A quick recap: In summer 2007, Idaho's senior U.S. Senator (whom I have met but never supported) was arrested for soliciting sex in a Minneapolis airport bathroom. It just so happened that the guy he solicited was an undercover police officer on a sting operation. The police report is a hilarious read, including details about how one solicits such sex with foot tapping and hand-waving under stall partitions. During the arrest, Craig showed his Senator business card and asked the officer, “What do you think about that?” Craig pleaded guilty to disorderly conduct in August, and then tried to keep things quiet until Roll Call newspaper found a court record and publicized the story in December. Craig announced his resignation, took it back, declared he was not gay and that pleading guilty was his only mistake, and said he would try to have his guilty plea withdrawn and would fight a Senate ethics investigation. The Senate committee came down pretty hard on him for trying to use his position to get out of trouble and for embarrassing the Senate with his conduct following the public revelations. He lost his Veteran Affairs Committee seniority. A number of other people, some anonymous and some not, have crawled out of the woodwork to declare he had solicited sex from them in various bathrooms as well, including Washington, DC’s Union Station.
In the months following the story’s initial coverage, that bathroom became quite the tourist attraction, and I became such a tourist yesterday. How could I, a political junkie from Idaho, not? According to the police report, it is the “main men’s public restroom of the Northstar Crossing in the Lindbergh Terminal.” During my hour-long layover, I called a friend in Idaho to have him get online and help me find the place. It took me a minute to figure out what the Lindbergh Terminal was and to realize I had to walk through it to get to my gate. This was good news. My friend quickly found out that the bathroom was located near Royal Zeno’s Shoe Shine. While there are several restrooms near Royal Zeno’s, only one was right next to it, and the others would have better landmarks to describe their location. And according to various reports, Craig’s stall was either “second from the right” or “next-to-last.” Only one stall fit either description: I had found the mythical Larry Craig commode.

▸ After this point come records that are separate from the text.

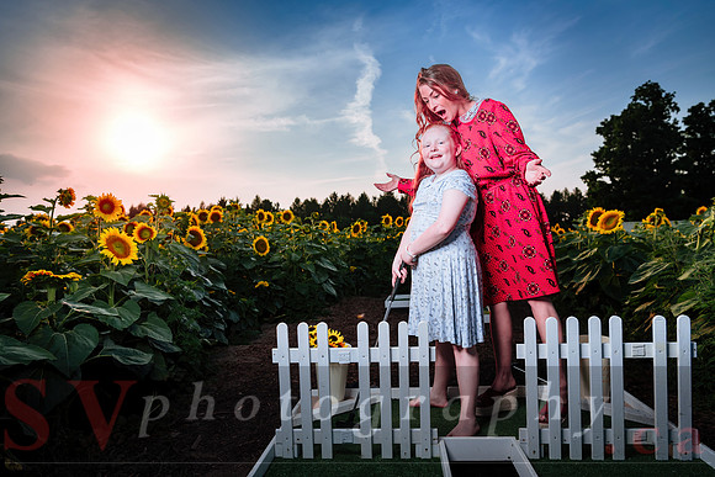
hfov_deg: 69.4
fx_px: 516
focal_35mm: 26
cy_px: 238
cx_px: 358
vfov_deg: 49.6
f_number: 4.5
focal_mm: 26
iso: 64
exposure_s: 1/250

I’m hardly the first blogger or reporter to embark upon this hunt. Time and Fox News talk about the many tourists asking for directions (Royal Zeno, who has since passed on, was getting mighty sick of it); and a reporter for Variety stopped by at the same time as Jon Stewart. Drbilllong.com describes the restroom in pretty good detail, so I will only add four observations to his description: One, it’s a pretty standard restroom. The men’s room on C concourse is fancy, above women’s restroom but below executive washroom, but the main terminal is pretty standard. Two, it is in a very public place, perhaps the most highly trafficked part of the airport, and doing anything illegal there would be incredibly stupid. Three, and I just thought this was hilarious, there is a statute of Snoopy right outside the bathroom. And four, the stall itself is very dark. I mean, many bathroom stalls are poorly lighted because they depend on the light from the main restroom, but this one was especially dark. It was exactly the type of stall you would use in a movie if you wanted to depict someone doing something creepy in a bathroom. So, without further ado, pictures. (Oddly enough, no one was in the restroom when I visited, so I went ahead and whipped out my cell phone camera.)
From the terminal:
The stall (Craig's is second from the wall; I thought the policeman's was against the wall, but have since learned it's third from the right, so only barely visible in these photos):
That last shot, up against the the door lock, is where Craig would have placed his rolling carry-on luggage. As for this next and final shot, Craig's excuse for waving his hand underneath the stall partition was that he was picking up a piece of paper. Well how 'bout that! Though I've now learned it's the wrong side of the stall, there was indeed a piece of paper on the floor!
Perfect timing given the appellate court's decision, no? Unlike last fall (according to the news reports, anyway), no one else in the terminal seemed to recognize the bathroom's significance. But I have to ask - was this creepy? Was this going too far for even an obsessive political junkie like myself? So far, my Idaho friends and fellow NH junkies are about evenly divided.